The first job was to clean up the dust because a clean engine is easy to visually check for problems. Engine cleaned, new belt in place and engine checks done I fired her up.
There was only just enough battery power to start her. The loose belt had affected the efficiency of the alternator so that it was not charging properly so I opted to leave her running for a while to put some charge back into the batteries.
Checking the springs would take the strain, I put her in-gear to load the engine and give it a good run. At about 1400 rpm I disappeared in a cloud of black smoke. It was obviously going to be one of those deliveries...
Black smoke can indicate a problem with the mixture of fuel and air. Lowering the revs and letting her run for a while the smoke colour changed back to normal. Because of the amount of dust I opted to look at the air filter first.
Engine off, I opened up the engine compartment once again and on inspection found the air filter thick with dust caused by the loose belt; slowly starving the engine of air. Duly cleaned, the engine ran much sweeter under load.
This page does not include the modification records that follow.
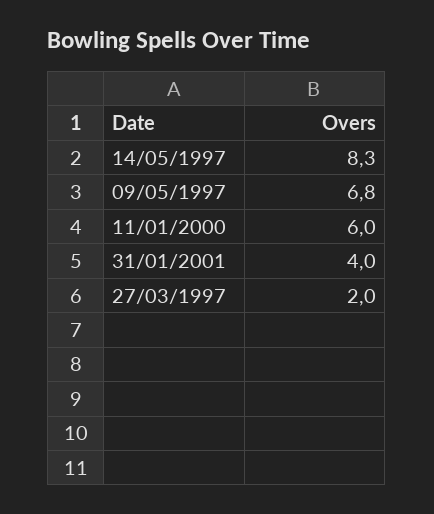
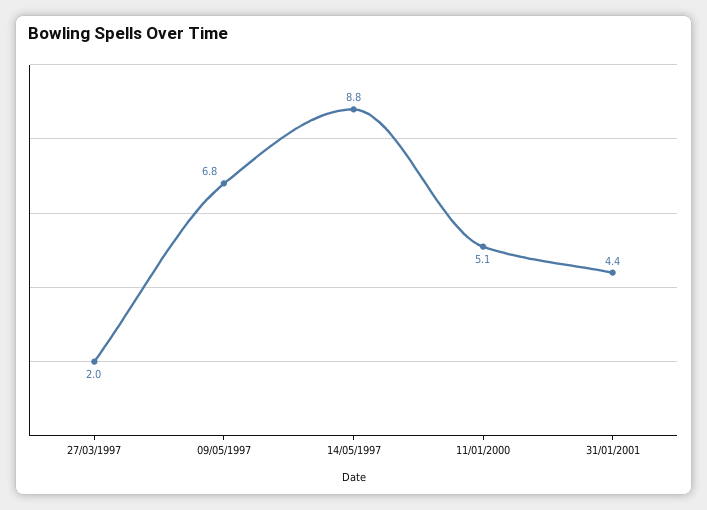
  {
-   "14/05/1997": 8.3,
+   "14/05/1997": 8.8,
    "09/05/1997": 6.8,
-   "11/01/2000": 6,
+   "11/01/2000": 5.1,
-   "31/01/2001": 4,
+   "31/01/2001": 4.4,
    "27/03/1997": 2
  }

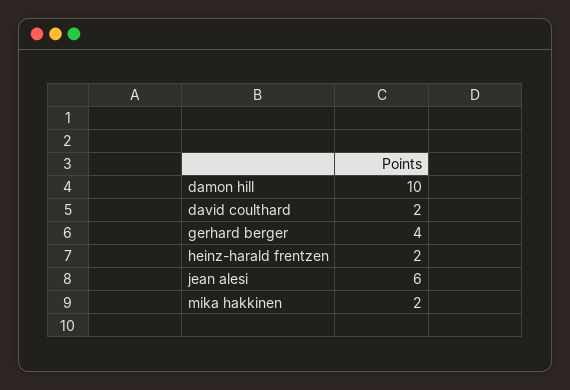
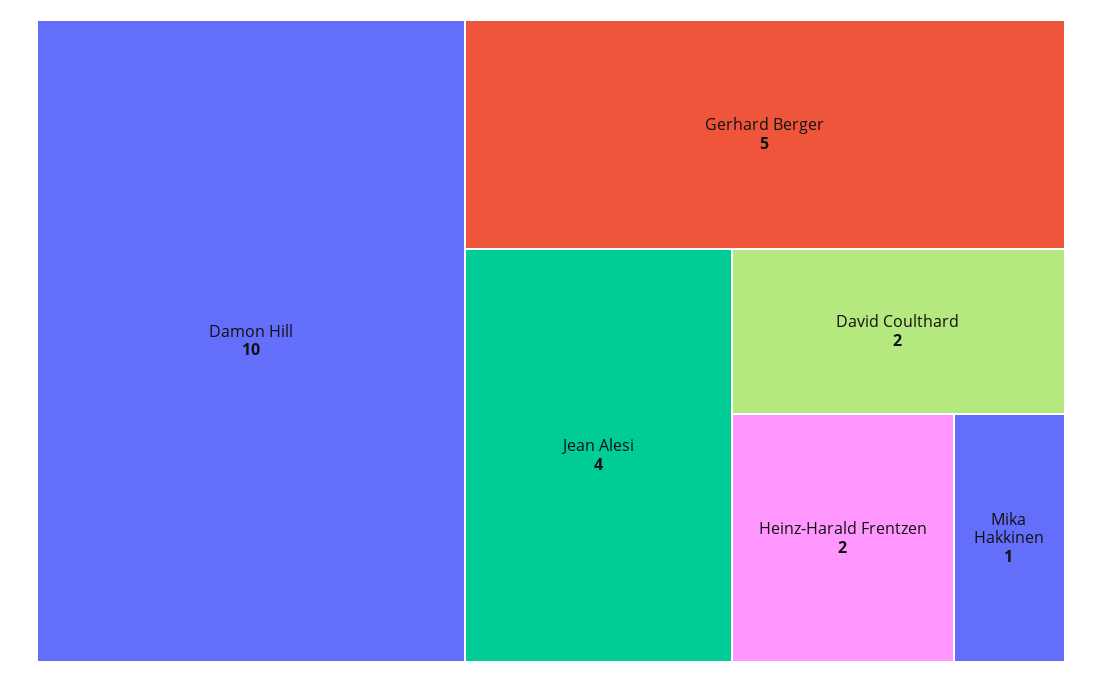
  {
    "damon hill": 10,
    "david coulthard": 2,
-   "gerhard berger": 4,
+   "gerhard berger": 5,
    "heinz-harald frentzen": 2,
-   "jean alesi": 6,
+   "jean alesi": 4,
-   "mika hakkinen": 2
+   "mika hakkinen": 1
  }

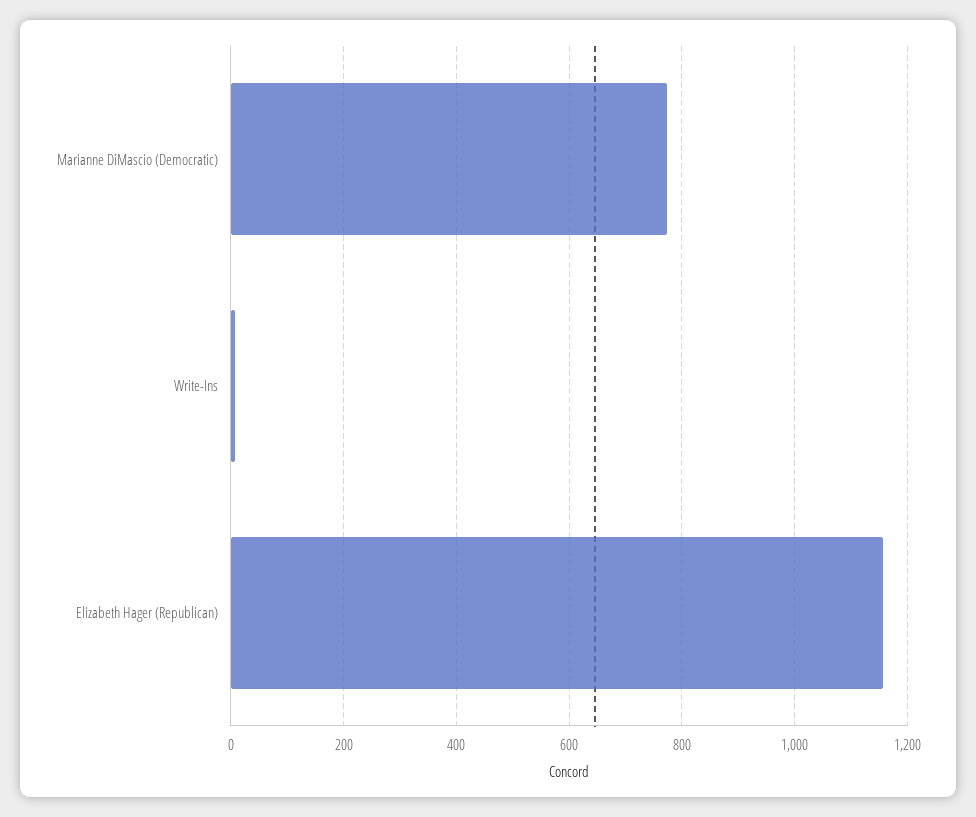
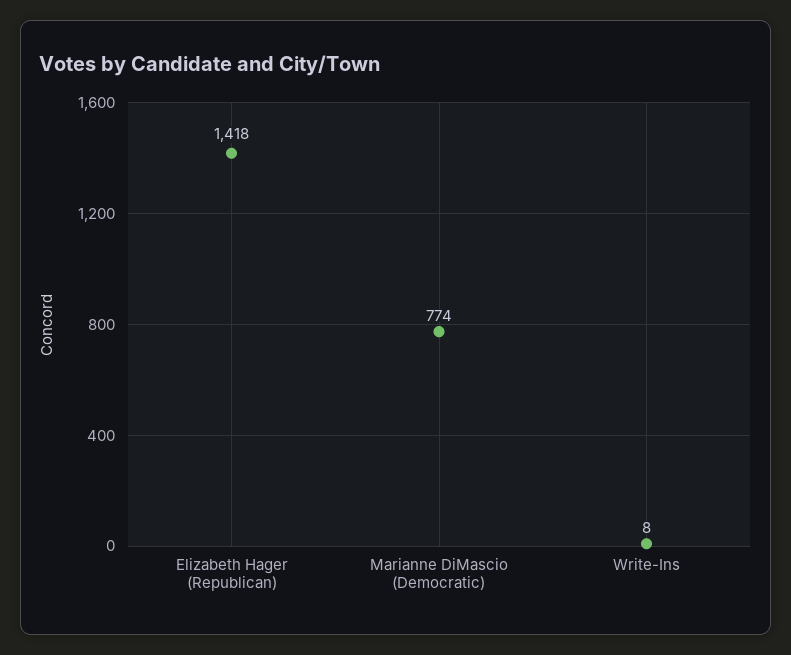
  {
    "Marianne DiMascio (Democratic)": 774,
    "Write-Ins": 8,
-   "Elizabeth Hager (Republican)": 1160
+   "Elizabeth Hager (Republican)": 1418
  }

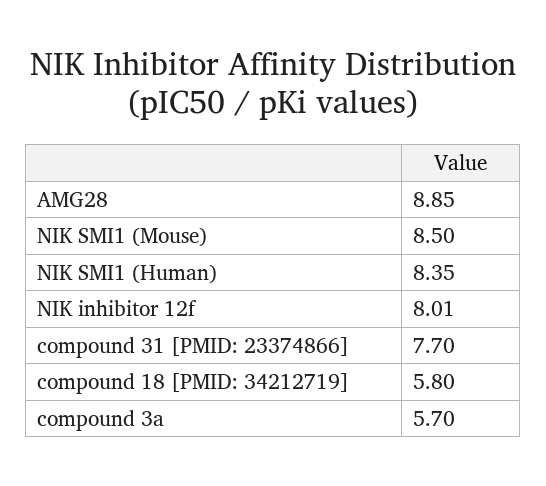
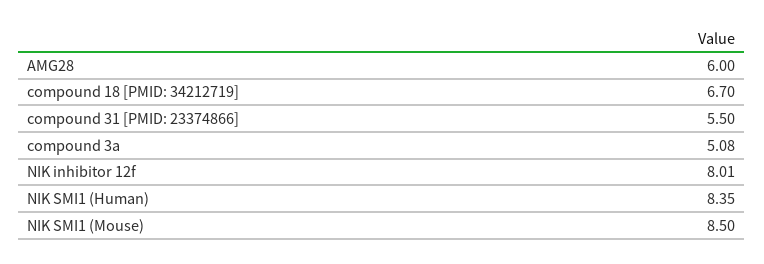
  {
-   "AMG28": 8.85,
+   "AMG28": 6,
    "NIK SMI1 (Mouse)": 8.5,
    "NIK SMI1 (Human)": 8.35,
    "NIK inhibitor 12f": 8.01,
-   "compound 31 [PMID: 23374866]": 7.7,
+   "compound 31 [PMID: 23374866]": 5.5,
-   "compound 18 [PMID: 34212719]": 5.8,
+   "compound 18 [PMID: 34212719]": 6.7,
-   "compound 3a": 5.7
+   "compound 3a": 5.08
  }

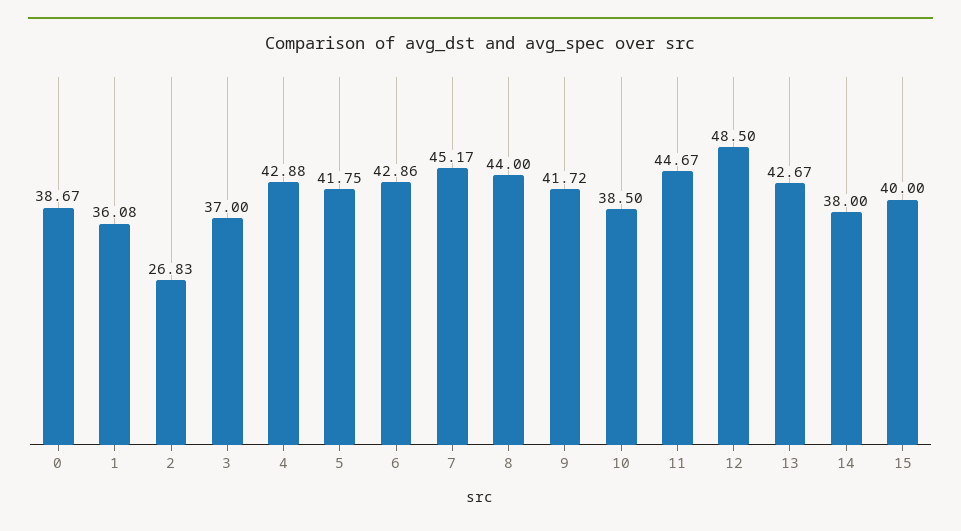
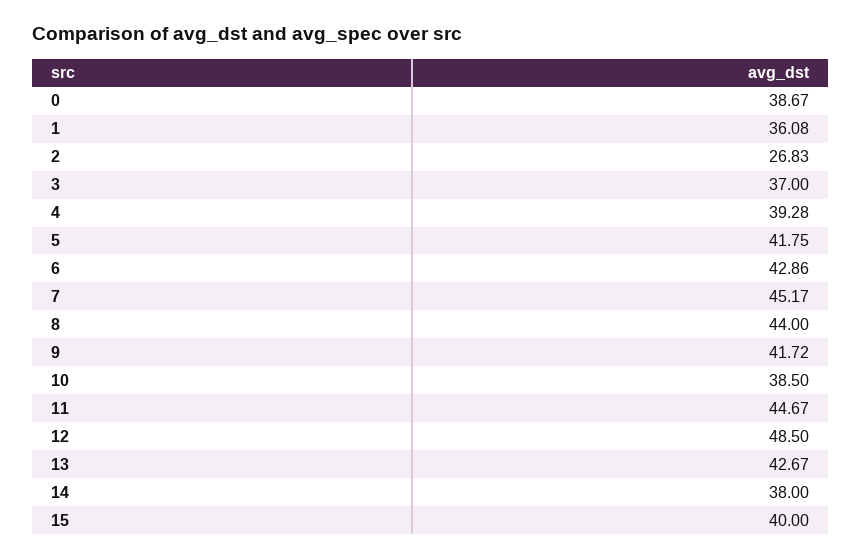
  {
    "0": 38.67,
    "1": 36.08,
    "2": 26.83,
    "3": 37,
-   "4": 42.88,
+   "4": 39.28,
    "5": 41.75,
    "6": 42.86,
    "7": 45.17,
    "8": 44,
    "9": 41.72,
    "10": 38.5,
    "11": 44.67,
    "12": 48.5,
    "13": 42.67,
    "14": 38,
    "15": 40
  }

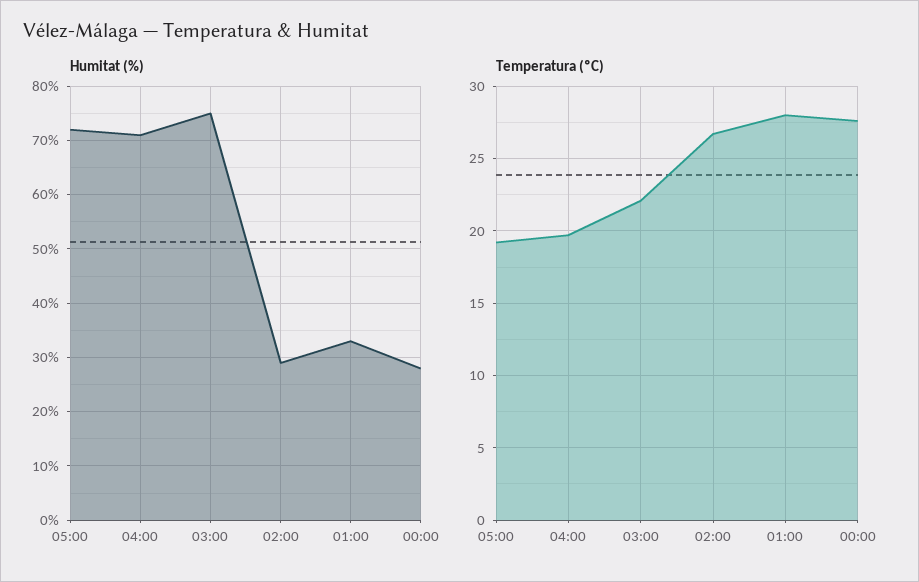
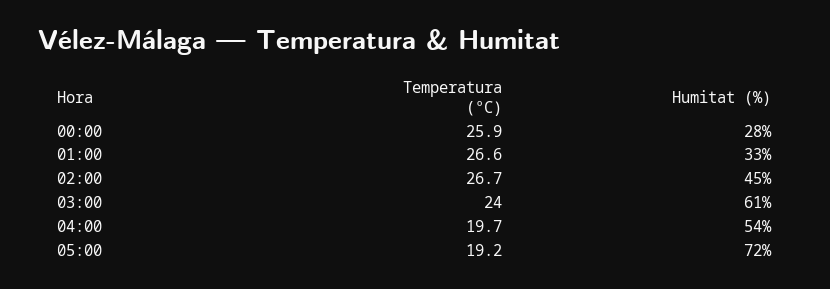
  {
    "Humitat (%)": {
      "05:00": 72,
-     "04:00": 70,
+     "04:00": 54,
-     "03:00": 75,
+     "03:00": 61,
-     "02:00": 30,
+     "02:00": 45,
      "01:00": 33,
      "00:00": 28
    },
    "Temperatura (ºC)": {
      "05:00": 19.2,
      "04:00": 19.7,
-     "03:00": 22,
+     "03:00": 24,
      "02:00": 26.7,
-     "01:00": 28,
+     "01:00": 26.6,
-     "00:00": 27.5
+     "00:00": 25.9
    }
  }

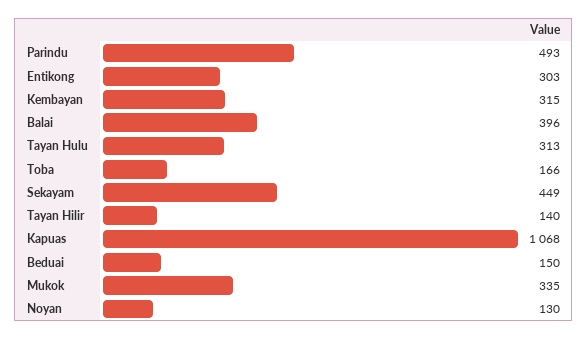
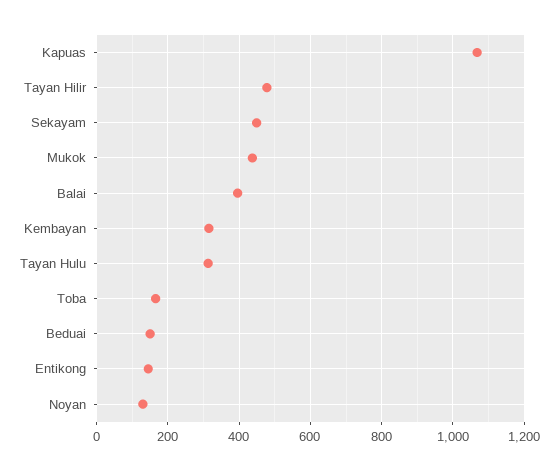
  {
-   "Parindu": 493,
-   "Entikong": 303,
+   "Entikong": 140,
    "Kembayan": 315,
    "Balai": 396,
    "Tayan Hulu": 313,
    "Toba": 166,
    "Sekayam": 449,
-   "Tayan Hilir": 140,
+   "Tayan Hilir": 480,
    "Kapuas": 1068,
    "Beduai": 150,
-   "Mukok": 335,
+   "Mukok": 440,
    "Noyan": 130
  }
A peek in the logbook indicated a multitude of noted engine problems; battery charge warning light, engine running hot, black exhaust smoke. I’m sure they all stemmed from that belt.
Belt tension is easy to adjust and can save a multitude of problems. Look for the tell tale black dust or check the tension.
There are flat and V belts type belts. To check belt tension:
A ‘V’ type belt’s tension should allow you to deflect it by about 12mm. When correctly tensioned it should be just possible to twist a flat belt through 90 degrees.